Check the model's Ollama library page for the "tools" tag
Run the curl test against the endpoint with a dummy tool
Inspect the response for "tool_calls" — not just coherent text

If tools aren't working

Symptom	Cause	Fix
Model returns text, no tool_calls	Ollama strips tools (no chat template)	Switch model or use vLLM
Model calls wrong tools / bad params	Model quality issue	Try Qwen 3 30B or larger model
Connector errors in Kibana	Wrong provider type or URL	Use "Other (OpenAI Compatible Service)"
Agent works in Obs AI Assistant but not Agent Builder	Simulated mode	Agent Builder needs native tool calling — toggle ON

Useful links

This is the first post in the Medical Cohort Agent series. Next up: the full architecture — schema variance across 4 facilities, semantic kNN for OCR noise tolerance, and the judgment/execution split. The agent code is at github.com/e2llm/medical-cohort-agent.
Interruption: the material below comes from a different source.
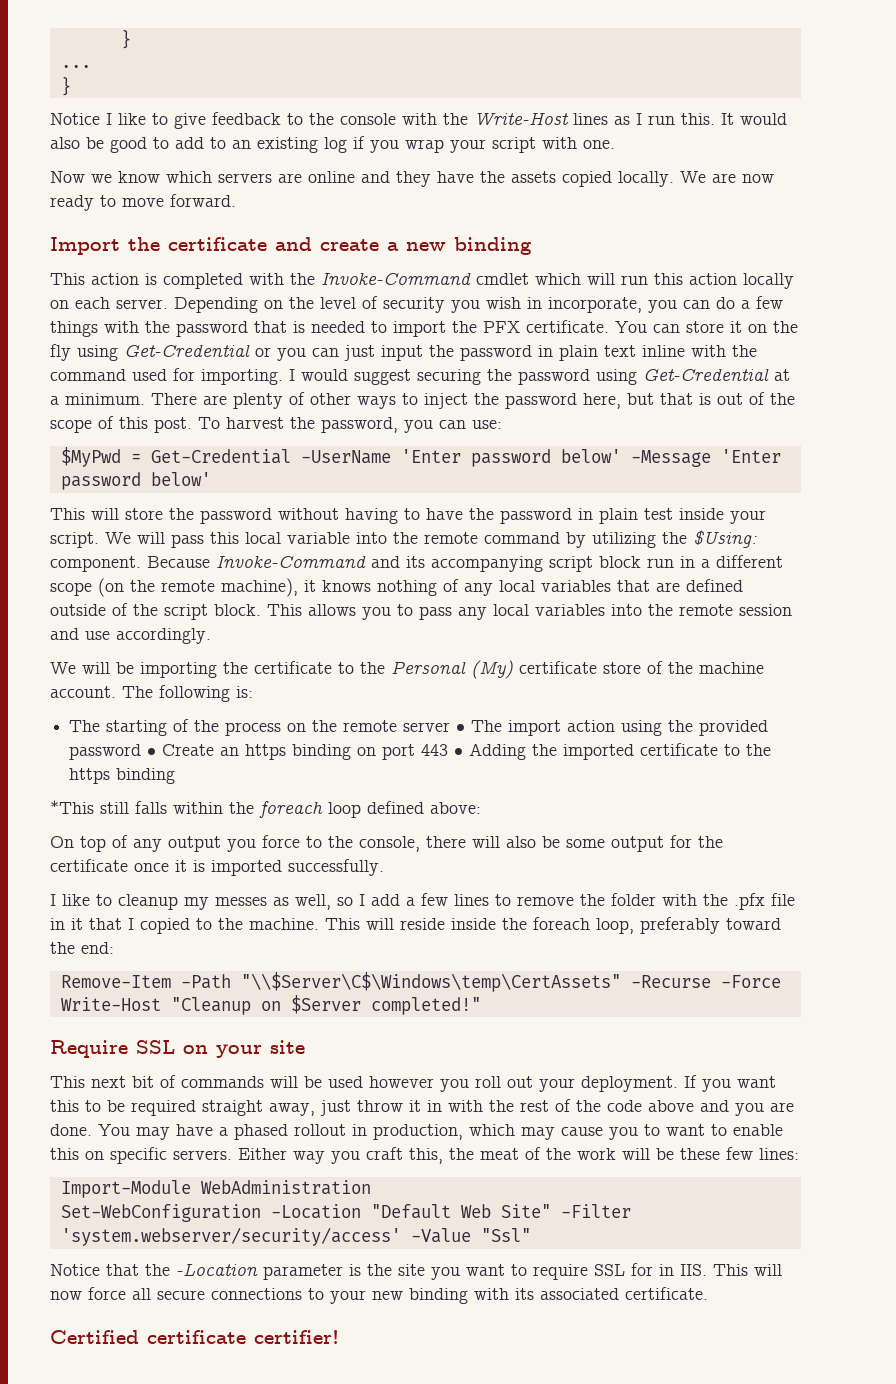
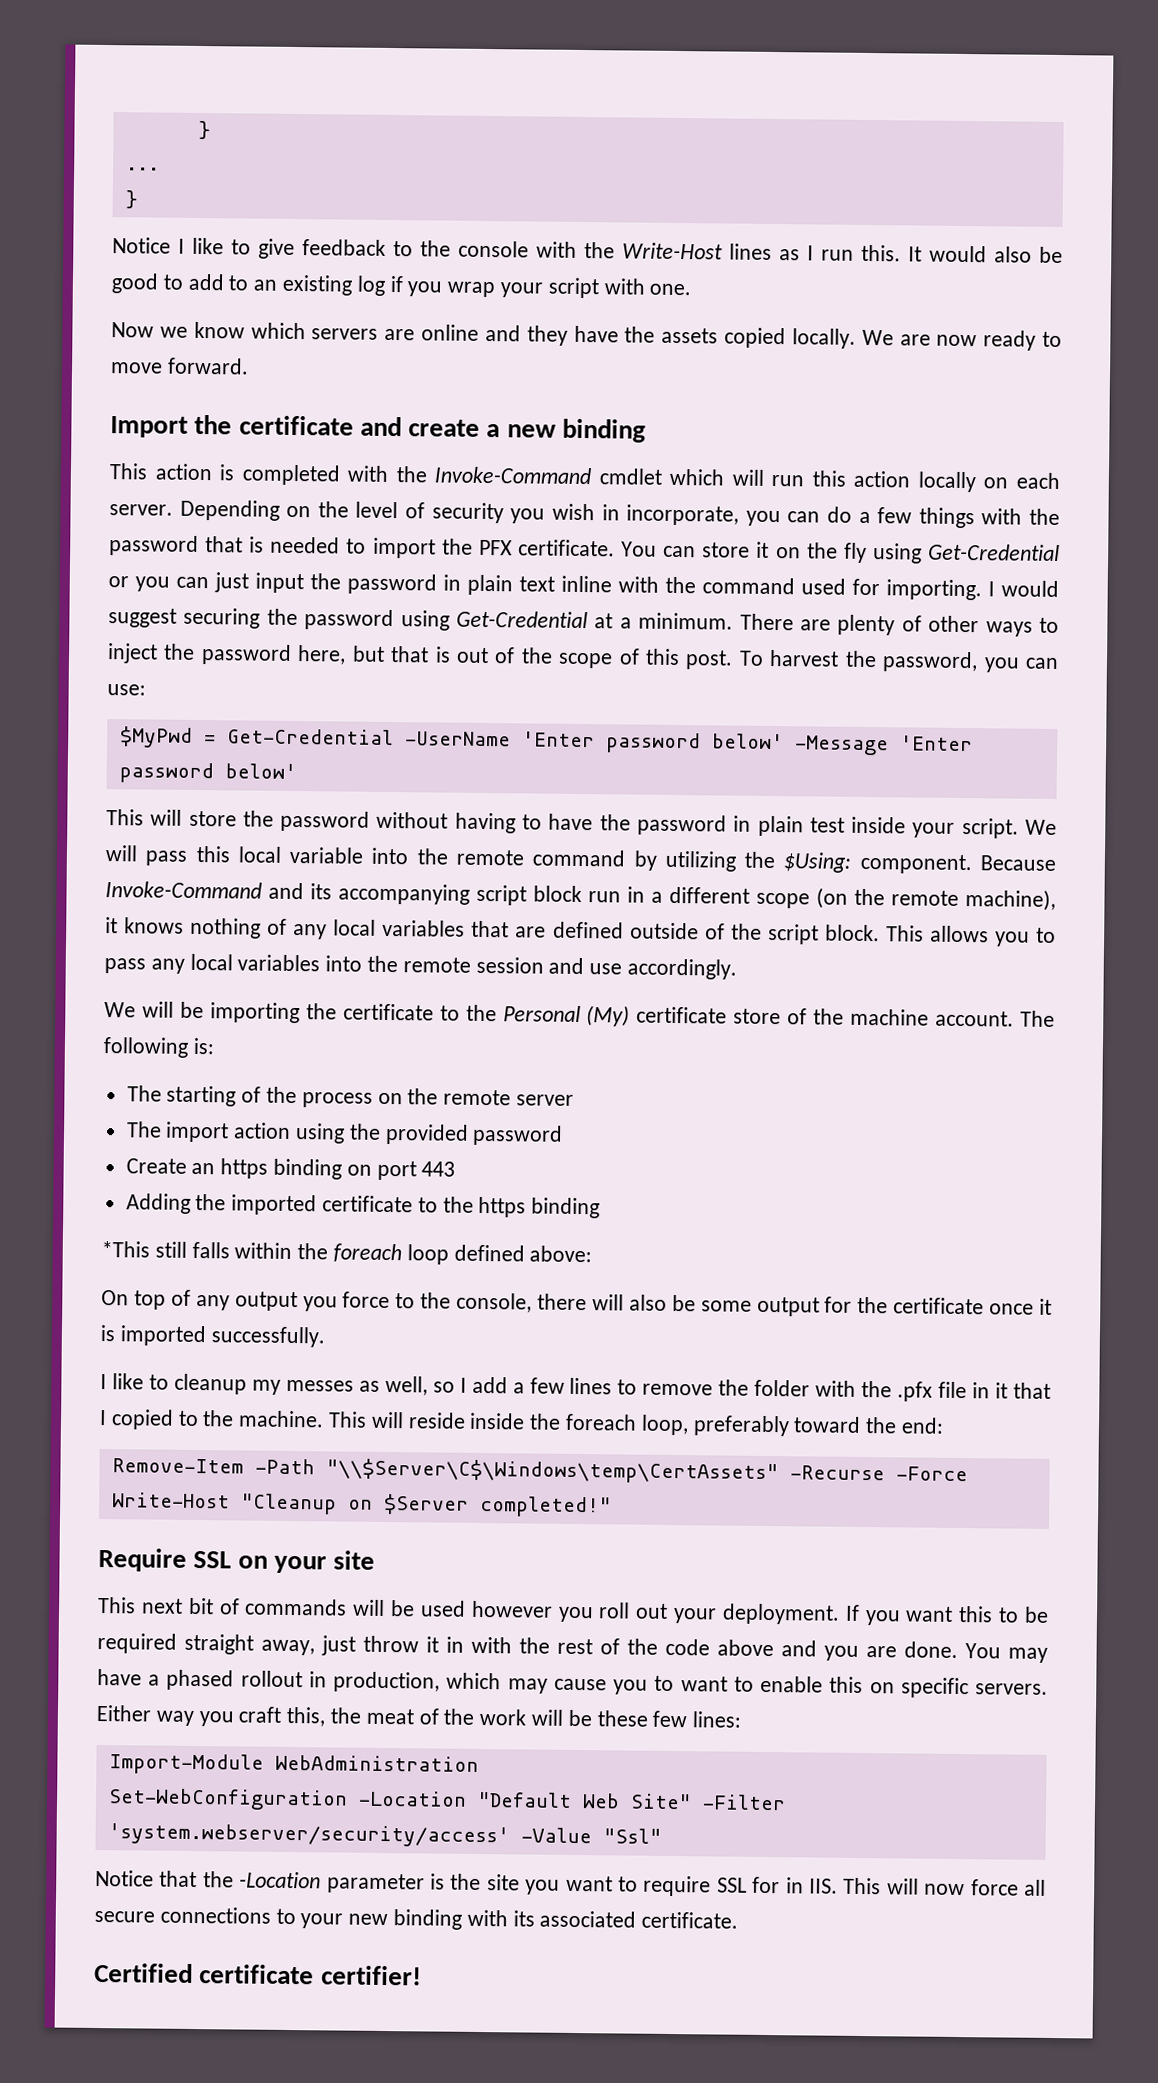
[456,724,466,732] • -> (575, 1100) //
[147,748,157,756] • -> (564, 1135) //
[454,748,464,756] • -> (456, 1169) //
Questions or war stories? insitu.im.

Top comments (2)

klement Gunndu • Mar 1

The silent failure mode where the model just answers conversationally instead of calling tools is something we have hit too. Worth checking if the model system prompt explicitly says "You MUST use tools" — some local models treat tool definitions as optional hints unless you are aggressive about it.

Alechko • Mar 2

That said this is actually the exact trap we describe in the post 😄 we spent two days doing exactly that — "You MUST use tools", explicit examples, tool_choice: required — none of it helped. the root cause was that Ollama silently strips the tools parameter for models that don't have a validated chat template (no "tools" tag on the model's library page). The model never sees the tool definitions, so no amount of prompt engineering can fix it. the 30 second curl test in the post is the quickest way to tell if you're dealing with a prompt issue vs. a serving layer issue. If the response has no tool_calls field at all, it's not the prompt. it's the infra.